Evening temperatures at Glacier Point are mild in the summer, with some nights requiring only a light jacket for comfort. Wind at the Point is almost negligible as the prevailing westerlies are blocked by Sentinel Dome (about 1,000' above and to the west of the Point). Other air movement is greatly reduced by a friction layer of tall stands of fir and Jeffrey Pine near the observing site.

At night, throughout the Park, air next to the ground is cooled rapidly by radiatively cooling rock which is exposed to the sky. The cooled air is more dense than air around it which starts a cool air drainage wind. This wind intensifies when the air is concentrated into stream valleys and, like water, gathers momentum as it is funneled downslope. This “mountain breeze” is not a problem at Glacier Point, as the air is well distributed by the many paths available to it via the Illilouette drainage and the south rim of Yosemite Valley. Any air draining to Glacier Point is further dissipated by the forest which is upslope of the observing site. Tests with telescopes in 1974 have shown the Sentinel Dome area to be too windy, due to prevailing westerlies, and the Bridalveil Creek drainage too cold, due to drainage winds, to be used as observing sites.

At the Glacier Point Hotel scar the horizon obstruction is limited to 20° to the north and west. There is no obstruction to the east where objects rise as the earth rotates. In practice, objects near the horizon are poor telescopic subjects due to rising air currents which distort the image.

Glacier Point is quite accessible from the Valley and Wawona and has sufficient parking for visitors. The daily sunset program is an inspiring prelude to the evening’s observations currently held three nights a week.

Of primary importance to the use of the telescope are transparency and atmospheric turbulence. Transparency refers to the darkness of the sky at the observation site. Good transparency does not derive solely from high elevation, but from lack of atmospheric contaminants. Dust and smoke in the air, especially in the presence of light scattered by them, spoil viewing of faint objects such as star clusters, galaxies, and nebulae. Any place where particle pollution can be trapped (cool air above warm, making an inversion) leads to reduced transparency. Glacier Point is far above and away from dust and smoke and the drainage of cool air toward the Valley at night keeps the air at the Point dust free.

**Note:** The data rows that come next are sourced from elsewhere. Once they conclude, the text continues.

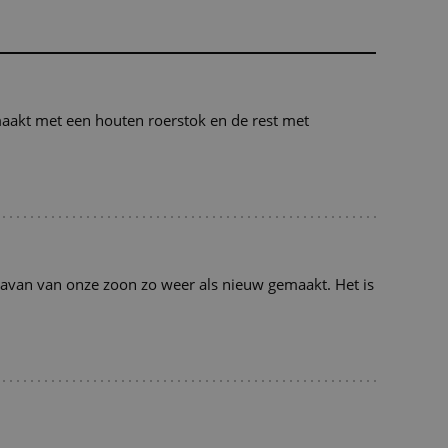
maakt met een houten roerstok en de rest met
ravan van onze zoon zo weer als nieuw gemaakt. Het is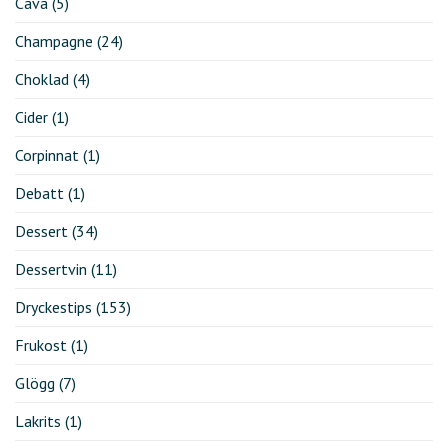
Cava
(5)
Champagne
(24)
Choklad
(4)
Cider
(1)
Corpinnat
(1)
Debatt
(1)
Dessert
(34)
Dessertvin
(11)
Dryckestips
(153)
Frukost
(1)
Glögg
(7)
Lakrits
(1)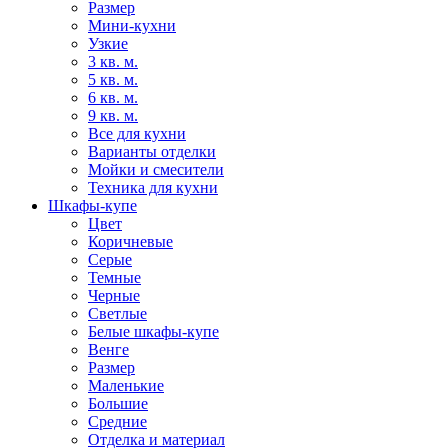
Размер
Мини-кухни
Узкие
3 кв. м.
5 кв. м.
6 кв. м.
9 кв. м.
Все для кухни
Варианты отделки
Мойки и смесители
Техника для кухни
Шкафы-купе
Цвет
Коричневые
Серые
Темные
Черные
Светлые
Белые шкафы-купе
Венге
Размер
Маленькие
Большие
Средние
Отделка и материал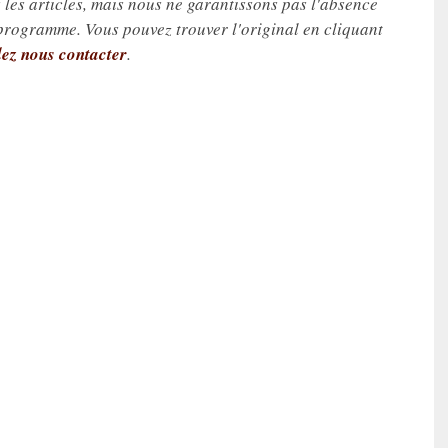
les articles, mais nous ne garantissons pas l'absence
 programme. Vous pouvez trouver l'original en cliquant
lez nous contacter
.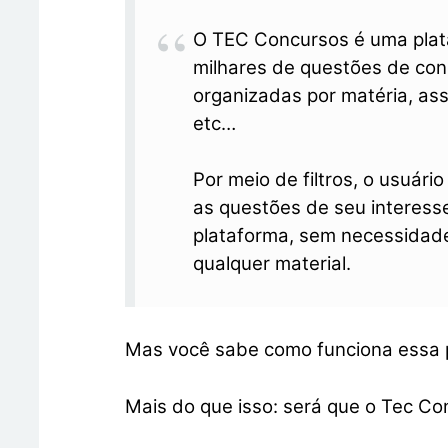
O TEC Concursos é uma plat
milhares de questões de co
organizadas por matéria, ass
etc…
Por meio de filtros, o usuár
as questões de seu interesse
plataforma, sem necessidade
qualquer material.
Mas você sabe como funciona essa 
Mais do que isso: será que o Tec 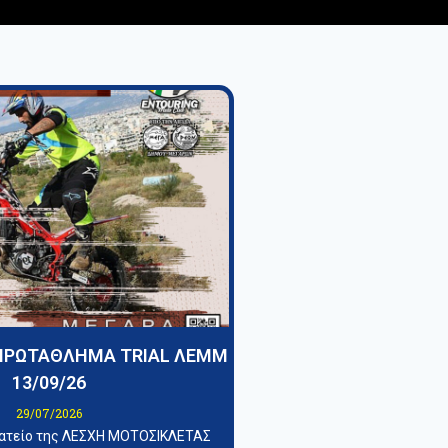
ΠΡΩΤΑΘΛΗΜΑ TRIAL ΛΕΜΜ
13/09/26
29/07/2026
ματείο της ΛΕΣΧΗ ΜΟΤΟΣΙΚΛΕΤΑΣ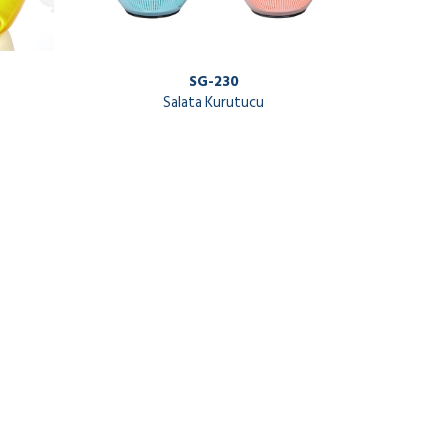
SG-230
Salata Kurutucu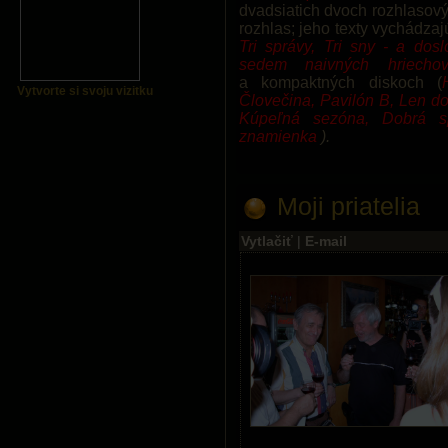
dvadsiatich dvoch rozhlasov
rozhlas; jeho texty vychádzaj
Tri správy, Tri sny - a do
sedem naivných hriecho
a kompaktných diskoch (
Vytvorte si svoju vizitku
Človečina, Pavilón B, Len d
Kúpeľná sezóna, Dobrá s
znamienka
).
Moji priatelia
Vytlačiť
|
E-mail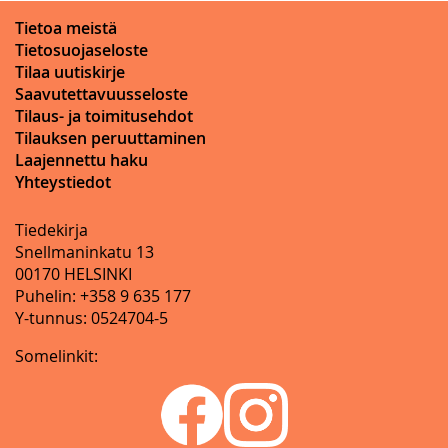
Tietoa meistä
Tietosuojaseloste
Tilaa uutiskirje
Saavutettavuusseloste
Tilaus- ja toimitusehdot
Tilauksen peruuttaminen
Laajennettu haku
Yhteystiedot
Tiedekirja
Snellmaninkatu 13
00170 HELSINKI
Puhelin: +358 9 635 177
Y-tunnus: 0524704-5
Somelinkit: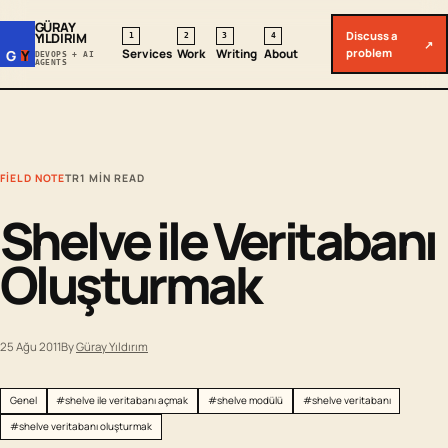
GÜRAY
Discuss a
YILDIRIM
1
2
3
4
↗
problem
Services
Work
Writing
About
G
Y
DEVOPS + AI
AGENTS
FIELD NOTE
TR
1 MIN READ
Shelve ile Veritabanı
Oluşturmak
25 Ağu 2011
By
Güray Yıldırım
Genel
#shelve ile veritabanı açmak
#shelve modülü
#shelve veritabanı
#shelve veritabanı oluşturmak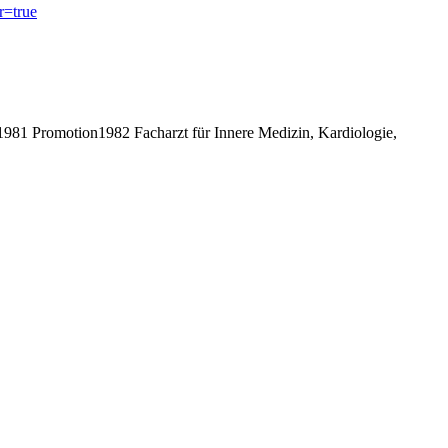
r=true
81 Promotion1982 Facharzt für Innere Medizin, Kardiologie,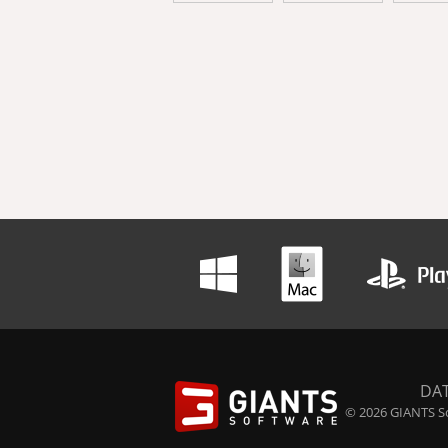
DA
© 2026 GIANTS So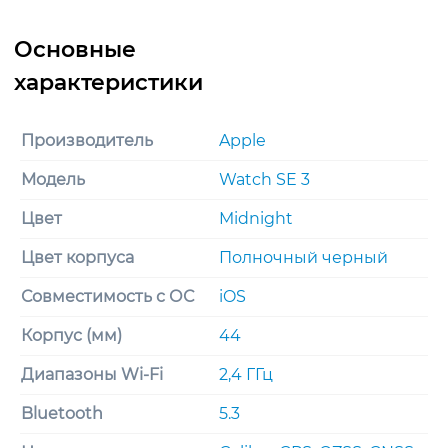
Midnight
Aluminum
Case
with
Sport
Band
Производитель
Apple
Midnight
Модель
Watch SE 3
Цвет
Midnight
Цвет корпуса
Полночный черный
Совместимость с ОС
iOS
Корпус (мм)
44
Диапазоны Wi-Fi
2,4 ГГц
Bluetooth
5.3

Atmospheric turbulence makes stars “twinkle” and the magnified image of the telescope move and undulate, rather as the image of a fish appears to move when one disturbs the water in a pond. The quieter the water, the easier it is to see the fish; the more still the air the easier it is to view the moon, planets and stars. Rising air columns above the Sierra backcountry make the air very turbulent in the daytime, but the rapid cooling of the rock at night, the lack of nearby campfires, and no large, unforested rock exposures near the Point make the air settle near the horizon within an hour or two after sunset. The eastward exposure of the Glacier Point observing site provides maximum heating in the morning and less in the mid to late afternoon, allowing the local observing area to be cool even before sunset, thus giving good high angle seeing as soon as stars appear.

In the sixteen years that I have been involved with astronomy I have not found a more consistently excellent observing site for summer telescopic observation. In the past four summers at Glacier Point there have been nearly 200 “star parties” for the park visitors, and over 10,000 people have seen the wonders of the universe at one of the finest observing sites in the West.